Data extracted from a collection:

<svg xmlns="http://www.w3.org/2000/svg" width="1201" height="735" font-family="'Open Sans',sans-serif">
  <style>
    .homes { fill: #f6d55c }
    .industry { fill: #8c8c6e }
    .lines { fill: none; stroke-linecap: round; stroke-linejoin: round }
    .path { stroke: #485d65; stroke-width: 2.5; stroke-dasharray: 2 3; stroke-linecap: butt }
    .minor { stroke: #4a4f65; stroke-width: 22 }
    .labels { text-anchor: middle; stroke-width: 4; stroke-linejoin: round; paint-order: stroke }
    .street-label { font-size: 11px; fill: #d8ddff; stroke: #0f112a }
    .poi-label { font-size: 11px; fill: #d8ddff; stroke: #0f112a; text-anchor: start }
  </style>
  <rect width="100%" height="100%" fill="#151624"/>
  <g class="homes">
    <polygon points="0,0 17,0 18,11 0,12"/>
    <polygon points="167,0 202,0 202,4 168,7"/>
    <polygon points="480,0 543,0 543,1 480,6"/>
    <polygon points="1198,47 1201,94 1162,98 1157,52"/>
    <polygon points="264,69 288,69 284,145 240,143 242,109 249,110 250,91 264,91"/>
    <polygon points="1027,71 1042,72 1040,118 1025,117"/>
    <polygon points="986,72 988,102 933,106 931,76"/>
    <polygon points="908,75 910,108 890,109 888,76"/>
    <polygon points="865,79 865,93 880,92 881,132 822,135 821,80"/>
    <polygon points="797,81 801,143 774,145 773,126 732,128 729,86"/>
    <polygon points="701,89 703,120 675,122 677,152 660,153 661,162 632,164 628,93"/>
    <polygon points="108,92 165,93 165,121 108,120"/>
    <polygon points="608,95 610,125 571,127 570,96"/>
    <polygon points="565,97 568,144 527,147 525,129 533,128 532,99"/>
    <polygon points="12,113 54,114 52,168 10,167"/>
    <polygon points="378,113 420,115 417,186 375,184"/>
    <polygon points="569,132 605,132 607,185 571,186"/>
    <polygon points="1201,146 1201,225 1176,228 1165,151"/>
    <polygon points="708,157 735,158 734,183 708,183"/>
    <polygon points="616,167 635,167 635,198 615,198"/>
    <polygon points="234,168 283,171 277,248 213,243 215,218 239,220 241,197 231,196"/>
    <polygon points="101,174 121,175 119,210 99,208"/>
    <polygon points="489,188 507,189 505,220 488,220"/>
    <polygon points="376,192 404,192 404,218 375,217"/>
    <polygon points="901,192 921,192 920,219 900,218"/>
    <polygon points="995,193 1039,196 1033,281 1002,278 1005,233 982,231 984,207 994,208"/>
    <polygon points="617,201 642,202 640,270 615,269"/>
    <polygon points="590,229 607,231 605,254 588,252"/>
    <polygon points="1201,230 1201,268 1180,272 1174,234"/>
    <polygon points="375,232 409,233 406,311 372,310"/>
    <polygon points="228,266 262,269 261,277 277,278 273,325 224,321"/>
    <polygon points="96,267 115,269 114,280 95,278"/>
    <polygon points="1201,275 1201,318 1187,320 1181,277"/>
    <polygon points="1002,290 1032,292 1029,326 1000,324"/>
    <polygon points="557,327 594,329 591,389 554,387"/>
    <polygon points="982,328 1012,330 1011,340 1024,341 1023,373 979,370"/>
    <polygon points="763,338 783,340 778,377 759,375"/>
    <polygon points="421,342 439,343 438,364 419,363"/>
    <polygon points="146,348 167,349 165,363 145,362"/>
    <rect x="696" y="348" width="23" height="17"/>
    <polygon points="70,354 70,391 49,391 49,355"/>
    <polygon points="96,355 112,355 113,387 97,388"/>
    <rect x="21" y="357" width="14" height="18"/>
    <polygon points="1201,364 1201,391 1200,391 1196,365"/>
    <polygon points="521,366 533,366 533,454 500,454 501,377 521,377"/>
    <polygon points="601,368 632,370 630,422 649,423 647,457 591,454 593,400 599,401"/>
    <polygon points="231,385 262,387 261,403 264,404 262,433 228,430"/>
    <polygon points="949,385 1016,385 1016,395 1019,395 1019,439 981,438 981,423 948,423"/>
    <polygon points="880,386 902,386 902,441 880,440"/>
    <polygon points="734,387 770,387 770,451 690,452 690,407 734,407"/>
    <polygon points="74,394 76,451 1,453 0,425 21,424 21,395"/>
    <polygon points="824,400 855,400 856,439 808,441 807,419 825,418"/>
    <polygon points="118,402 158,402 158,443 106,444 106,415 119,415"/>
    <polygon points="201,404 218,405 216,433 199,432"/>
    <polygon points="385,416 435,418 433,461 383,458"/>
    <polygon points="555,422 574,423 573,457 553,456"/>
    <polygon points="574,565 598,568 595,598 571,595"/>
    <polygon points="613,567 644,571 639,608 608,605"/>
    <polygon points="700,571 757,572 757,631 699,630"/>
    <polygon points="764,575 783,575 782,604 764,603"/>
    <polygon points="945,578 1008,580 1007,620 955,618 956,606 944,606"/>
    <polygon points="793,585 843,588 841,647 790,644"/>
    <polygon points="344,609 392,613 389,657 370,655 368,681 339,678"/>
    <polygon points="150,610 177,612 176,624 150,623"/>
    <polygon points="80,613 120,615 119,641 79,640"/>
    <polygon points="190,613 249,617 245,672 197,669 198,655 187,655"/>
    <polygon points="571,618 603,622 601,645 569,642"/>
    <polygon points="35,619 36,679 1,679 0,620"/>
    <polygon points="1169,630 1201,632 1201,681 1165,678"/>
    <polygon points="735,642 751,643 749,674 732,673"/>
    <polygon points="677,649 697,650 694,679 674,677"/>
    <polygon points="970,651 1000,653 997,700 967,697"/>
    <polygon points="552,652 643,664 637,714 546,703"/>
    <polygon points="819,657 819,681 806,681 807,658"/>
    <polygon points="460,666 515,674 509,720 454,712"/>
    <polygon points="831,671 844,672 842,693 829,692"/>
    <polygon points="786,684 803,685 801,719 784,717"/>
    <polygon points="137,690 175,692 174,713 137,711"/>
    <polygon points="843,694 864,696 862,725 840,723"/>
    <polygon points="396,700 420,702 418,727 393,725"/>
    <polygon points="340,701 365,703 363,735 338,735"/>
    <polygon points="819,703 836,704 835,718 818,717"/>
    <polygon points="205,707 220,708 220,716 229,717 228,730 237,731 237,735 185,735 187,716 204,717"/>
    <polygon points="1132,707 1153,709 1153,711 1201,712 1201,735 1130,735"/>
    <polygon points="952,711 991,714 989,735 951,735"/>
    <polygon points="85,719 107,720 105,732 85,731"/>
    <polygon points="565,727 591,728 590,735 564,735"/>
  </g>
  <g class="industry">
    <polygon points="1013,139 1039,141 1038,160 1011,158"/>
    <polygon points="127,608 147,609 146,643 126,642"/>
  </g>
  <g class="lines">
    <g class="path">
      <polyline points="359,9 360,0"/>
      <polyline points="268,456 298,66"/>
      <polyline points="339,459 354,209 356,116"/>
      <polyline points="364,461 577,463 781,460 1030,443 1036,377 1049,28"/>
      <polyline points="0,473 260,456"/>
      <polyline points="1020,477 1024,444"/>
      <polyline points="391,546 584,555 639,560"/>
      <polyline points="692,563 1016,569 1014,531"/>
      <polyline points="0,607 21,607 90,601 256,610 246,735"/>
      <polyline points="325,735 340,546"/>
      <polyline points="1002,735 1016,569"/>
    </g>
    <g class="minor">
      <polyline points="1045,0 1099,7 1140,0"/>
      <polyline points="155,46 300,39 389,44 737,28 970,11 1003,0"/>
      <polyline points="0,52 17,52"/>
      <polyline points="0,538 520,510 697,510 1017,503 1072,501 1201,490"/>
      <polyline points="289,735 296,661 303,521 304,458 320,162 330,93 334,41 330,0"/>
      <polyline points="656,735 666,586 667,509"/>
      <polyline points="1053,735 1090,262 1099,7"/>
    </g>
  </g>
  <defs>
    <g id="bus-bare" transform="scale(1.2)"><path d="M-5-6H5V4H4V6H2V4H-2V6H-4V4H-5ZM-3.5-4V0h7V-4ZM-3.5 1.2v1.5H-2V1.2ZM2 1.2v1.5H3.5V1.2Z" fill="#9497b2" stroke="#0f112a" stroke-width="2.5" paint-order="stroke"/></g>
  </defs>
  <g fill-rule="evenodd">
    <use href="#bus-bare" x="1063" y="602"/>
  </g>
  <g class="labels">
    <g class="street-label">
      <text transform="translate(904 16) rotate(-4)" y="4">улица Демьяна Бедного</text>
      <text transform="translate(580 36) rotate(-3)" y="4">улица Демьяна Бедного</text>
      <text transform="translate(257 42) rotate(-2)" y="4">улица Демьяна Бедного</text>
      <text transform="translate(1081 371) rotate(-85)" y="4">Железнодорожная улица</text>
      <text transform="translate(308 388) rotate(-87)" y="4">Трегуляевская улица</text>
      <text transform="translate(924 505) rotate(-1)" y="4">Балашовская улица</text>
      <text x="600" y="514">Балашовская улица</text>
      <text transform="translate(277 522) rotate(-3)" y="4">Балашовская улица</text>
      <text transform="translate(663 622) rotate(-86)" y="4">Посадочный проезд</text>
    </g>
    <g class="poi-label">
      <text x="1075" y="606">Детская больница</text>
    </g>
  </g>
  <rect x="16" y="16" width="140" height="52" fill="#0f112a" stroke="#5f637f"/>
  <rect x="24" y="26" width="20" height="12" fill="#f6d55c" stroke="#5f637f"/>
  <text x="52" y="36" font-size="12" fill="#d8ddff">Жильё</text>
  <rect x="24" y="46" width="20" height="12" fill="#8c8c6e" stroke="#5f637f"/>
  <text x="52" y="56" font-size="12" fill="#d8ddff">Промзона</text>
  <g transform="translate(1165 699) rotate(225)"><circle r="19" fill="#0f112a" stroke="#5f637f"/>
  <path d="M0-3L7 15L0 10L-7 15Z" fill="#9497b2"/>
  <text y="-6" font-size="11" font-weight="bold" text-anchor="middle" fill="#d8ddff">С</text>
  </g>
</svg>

◆ What you will do
Whenever the word "Бедного" appears in a line above, copy that line.

◆ Expected answer
      <text transform="translate(904 16) rotate(-4)" y="4">улица Демьяна Бедного</text>
      <text transform="translate(580 36) rotate(-3)" y="4">улица Демьяна Бедного</text>
      <text transform="translate(257 42) rotate(-2)" y="4">улица Демьяна Бедного</text>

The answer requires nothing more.